### Exercícios
1) Reproduza sem alterações o trecho do texto sobre a pintura corporal no Candomblé que começa pelas palavras "O wájì (índigo" e termina em "ritos do Candomblé.".
2) O texto sobre a pintura corporal no Candomblé confirma cada uma destas afirmações? (a) O wájì é extraído das folhas fermentadas da espécie lonchucarpus cyanescens. (b) Para os povos de cultura iorubana, a pintura serve apenas como marca tribal de identificação. (c) O wájì é uma tintura de cor vermelha. Responda sim ou não a cada uma e cite as palavras do texto que decidem.

### Texto para análise
Em face da prolixidade do tema, ater-nos-emos apenas a pintura corporal como marca religiosa dos povos africanos de cultura iorubana. Para esses povos, a pintura vai além das marcas tribais de identificação do grupo e do clã, constitui parte do sagrado, são substâncias que servem de alimento espiritual e de proteção contra forças que podem investir esforços malévolos contra o indivíduo e o seu clã (ègbé).

Para delimitar ainda mais o nosso tema, dedicar-nos-emos às pinturas como importantes marcas cerimoniais nos ritos do Candomblé, feitas utilizando o wájì, o osùn e o ẹfun.

Como esses elementos possuem especificidades, trataremos deles a seguir, um a um, de forma a particularizar suscintamente seus conceitos, suas origens, suas características, seus usos e representações.

Wájì

O wájì (índigo africano), tintura de cor azul vibrante e forte, de origem vegetal, extraída das folhas fermentadas da espécie arbórea lonchucarpus cyanescens, é largamente utilizado nos principais ritos do Candomblé.

(Itens de uma fonte de dados)

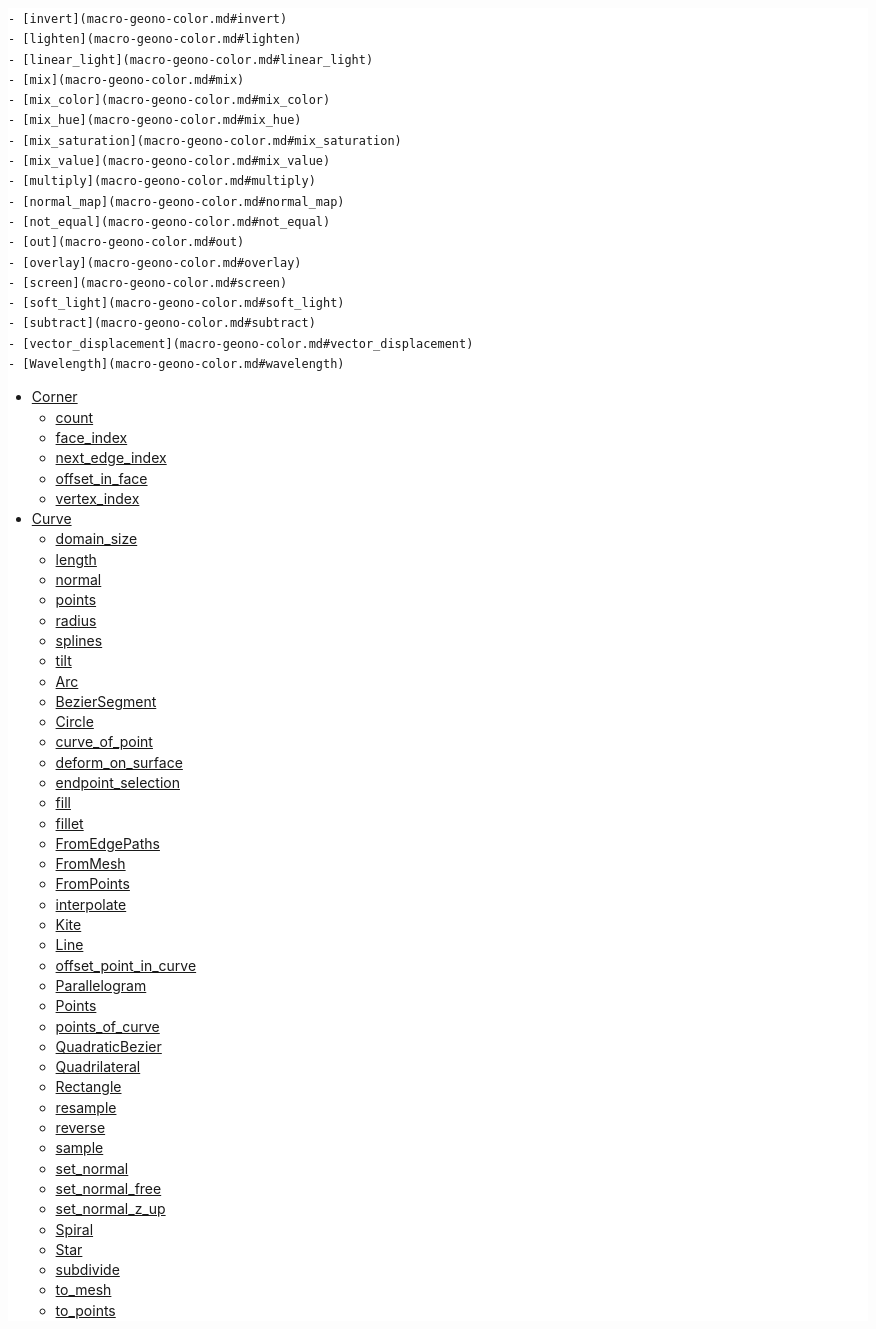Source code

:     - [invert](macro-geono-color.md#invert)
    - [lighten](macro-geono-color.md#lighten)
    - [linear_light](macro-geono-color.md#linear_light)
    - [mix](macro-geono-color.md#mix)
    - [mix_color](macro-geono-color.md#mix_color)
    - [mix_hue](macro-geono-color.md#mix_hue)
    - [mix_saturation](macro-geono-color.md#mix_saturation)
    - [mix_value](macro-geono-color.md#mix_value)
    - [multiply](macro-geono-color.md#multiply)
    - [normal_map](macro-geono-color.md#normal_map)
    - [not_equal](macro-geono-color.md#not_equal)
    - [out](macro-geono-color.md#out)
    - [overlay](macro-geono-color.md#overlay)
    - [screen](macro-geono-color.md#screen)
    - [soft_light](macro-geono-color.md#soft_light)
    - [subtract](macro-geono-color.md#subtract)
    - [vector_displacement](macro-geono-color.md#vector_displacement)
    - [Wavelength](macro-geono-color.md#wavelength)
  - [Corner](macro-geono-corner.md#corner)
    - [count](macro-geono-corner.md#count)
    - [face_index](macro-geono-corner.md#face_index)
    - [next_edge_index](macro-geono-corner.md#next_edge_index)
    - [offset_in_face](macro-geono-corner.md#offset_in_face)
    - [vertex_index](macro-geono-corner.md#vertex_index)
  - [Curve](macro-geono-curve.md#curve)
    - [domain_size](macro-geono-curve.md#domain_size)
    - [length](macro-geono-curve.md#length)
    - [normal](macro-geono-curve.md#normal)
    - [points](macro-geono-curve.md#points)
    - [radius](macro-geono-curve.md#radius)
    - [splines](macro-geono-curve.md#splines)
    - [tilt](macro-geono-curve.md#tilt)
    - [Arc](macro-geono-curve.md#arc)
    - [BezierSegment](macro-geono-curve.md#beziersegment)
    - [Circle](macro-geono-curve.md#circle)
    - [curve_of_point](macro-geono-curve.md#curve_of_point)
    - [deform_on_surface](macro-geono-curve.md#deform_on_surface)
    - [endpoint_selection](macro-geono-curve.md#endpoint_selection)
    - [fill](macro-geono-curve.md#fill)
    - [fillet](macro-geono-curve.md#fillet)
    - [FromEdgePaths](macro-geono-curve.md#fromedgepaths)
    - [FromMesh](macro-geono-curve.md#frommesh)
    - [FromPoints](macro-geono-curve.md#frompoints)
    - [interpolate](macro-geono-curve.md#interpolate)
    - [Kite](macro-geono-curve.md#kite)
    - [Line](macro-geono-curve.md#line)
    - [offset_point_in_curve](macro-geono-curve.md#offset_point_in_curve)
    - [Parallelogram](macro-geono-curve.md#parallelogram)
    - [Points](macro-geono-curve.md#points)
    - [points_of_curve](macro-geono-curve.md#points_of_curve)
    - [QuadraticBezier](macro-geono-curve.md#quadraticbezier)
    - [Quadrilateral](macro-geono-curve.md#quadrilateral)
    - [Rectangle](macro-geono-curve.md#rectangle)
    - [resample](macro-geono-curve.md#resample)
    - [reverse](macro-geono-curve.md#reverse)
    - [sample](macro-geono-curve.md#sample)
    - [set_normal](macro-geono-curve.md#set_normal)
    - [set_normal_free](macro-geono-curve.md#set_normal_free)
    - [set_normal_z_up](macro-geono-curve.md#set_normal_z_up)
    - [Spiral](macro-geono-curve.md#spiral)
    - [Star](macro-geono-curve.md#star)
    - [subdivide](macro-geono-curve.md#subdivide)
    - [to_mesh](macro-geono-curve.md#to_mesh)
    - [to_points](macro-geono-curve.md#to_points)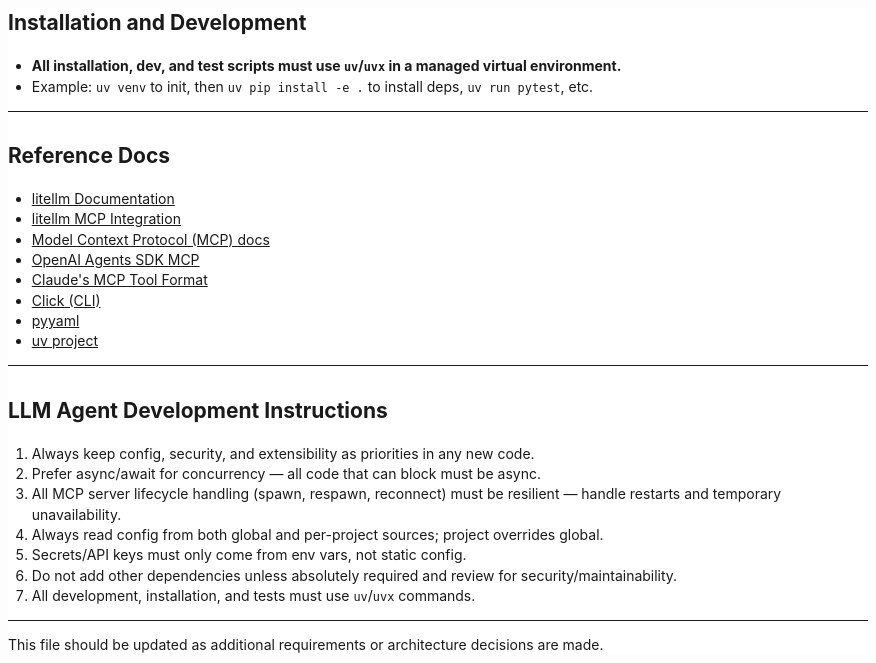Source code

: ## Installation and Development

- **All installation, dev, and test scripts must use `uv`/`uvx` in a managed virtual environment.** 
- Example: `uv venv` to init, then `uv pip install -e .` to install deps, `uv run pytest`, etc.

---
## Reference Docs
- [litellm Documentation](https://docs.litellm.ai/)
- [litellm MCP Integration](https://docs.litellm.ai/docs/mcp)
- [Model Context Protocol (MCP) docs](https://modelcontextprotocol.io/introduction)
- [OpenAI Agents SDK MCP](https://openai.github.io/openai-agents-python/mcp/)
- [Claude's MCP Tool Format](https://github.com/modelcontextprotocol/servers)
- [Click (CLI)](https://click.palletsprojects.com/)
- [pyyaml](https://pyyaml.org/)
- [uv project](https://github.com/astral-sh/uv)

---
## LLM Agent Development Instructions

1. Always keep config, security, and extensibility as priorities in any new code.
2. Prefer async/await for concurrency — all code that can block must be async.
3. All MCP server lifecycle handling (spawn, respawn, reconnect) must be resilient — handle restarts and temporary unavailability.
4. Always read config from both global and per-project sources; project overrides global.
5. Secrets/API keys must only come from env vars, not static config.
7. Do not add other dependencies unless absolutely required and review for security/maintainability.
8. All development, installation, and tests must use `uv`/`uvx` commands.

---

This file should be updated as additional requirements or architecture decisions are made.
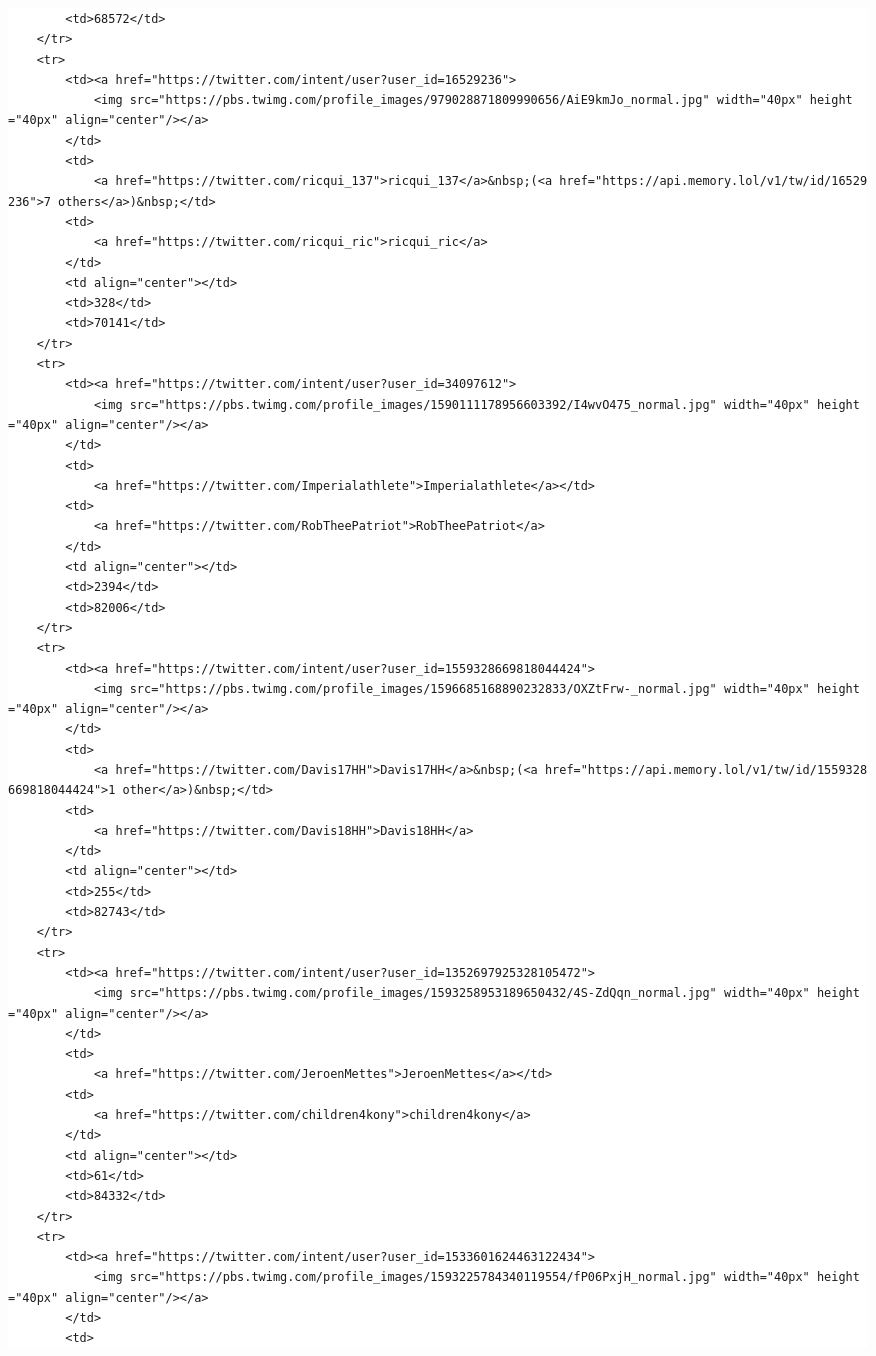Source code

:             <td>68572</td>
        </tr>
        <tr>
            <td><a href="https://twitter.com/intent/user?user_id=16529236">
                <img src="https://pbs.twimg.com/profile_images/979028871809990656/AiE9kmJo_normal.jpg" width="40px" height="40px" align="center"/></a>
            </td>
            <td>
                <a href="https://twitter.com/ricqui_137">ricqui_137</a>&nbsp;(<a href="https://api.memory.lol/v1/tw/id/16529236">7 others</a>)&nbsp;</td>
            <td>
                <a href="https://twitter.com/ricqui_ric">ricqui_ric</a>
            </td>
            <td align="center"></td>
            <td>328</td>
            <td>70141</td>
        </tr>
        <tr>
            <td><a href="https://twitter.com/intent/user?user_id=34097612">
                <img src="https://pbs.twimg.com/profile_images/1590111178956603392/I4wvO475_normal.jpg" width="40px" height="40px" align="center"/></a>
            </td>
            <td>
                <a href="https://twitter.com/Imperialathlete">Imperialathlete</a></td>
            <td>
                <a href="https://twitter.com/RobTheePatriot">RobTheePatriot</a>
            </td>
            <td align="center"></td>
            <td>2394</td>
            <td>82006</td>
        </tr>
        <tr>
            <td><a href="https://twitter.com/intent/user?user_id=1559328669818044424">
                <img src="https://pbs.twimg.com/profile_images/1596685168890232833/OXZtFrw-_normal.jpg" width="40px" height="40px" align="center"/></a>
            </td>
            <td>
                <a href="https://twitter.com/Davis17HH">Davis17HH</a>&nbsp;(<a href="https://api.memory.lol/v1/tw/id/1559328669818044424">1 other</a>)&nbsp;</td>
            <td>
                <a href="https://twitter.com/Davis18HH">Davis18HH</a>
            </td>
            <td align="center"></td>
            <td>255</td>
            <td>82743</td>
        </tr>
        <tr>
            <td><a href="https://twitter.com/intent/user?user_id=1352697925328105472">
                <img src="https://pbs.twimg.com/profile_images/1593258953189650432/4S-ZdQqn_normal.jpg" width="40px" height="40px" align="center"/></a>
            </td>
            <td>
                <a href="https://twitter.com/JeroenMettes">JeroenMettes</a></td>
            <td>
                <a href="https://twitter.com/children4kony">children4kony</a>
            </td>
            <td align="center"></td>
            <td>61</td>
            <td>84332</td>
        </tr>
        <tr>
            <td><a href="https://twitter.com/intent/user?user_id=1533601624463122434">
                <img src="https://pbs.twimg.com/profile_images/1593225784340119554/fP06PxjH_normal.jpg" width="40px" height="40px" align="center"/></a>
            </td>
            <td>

### Respostas em ordem
1)
O wájì (índigo africano), tintura de cor azul vibrante e forte, de origem vegetal, extraída das folhas fermentadas da espécie arbórea lonchucarpus cyanescens, é largamente utilizado nos principais ritos do Candomblé.

2)
(a) Sim: "extraída das folhas fermentadas da espécie arbórea lonchucarpus cyanescens".
(b) Não: "a pintura vai além das marcas tribais de identificação do grupo e do clã".
(c) Não: "tintura de cor azul vibrante e forte".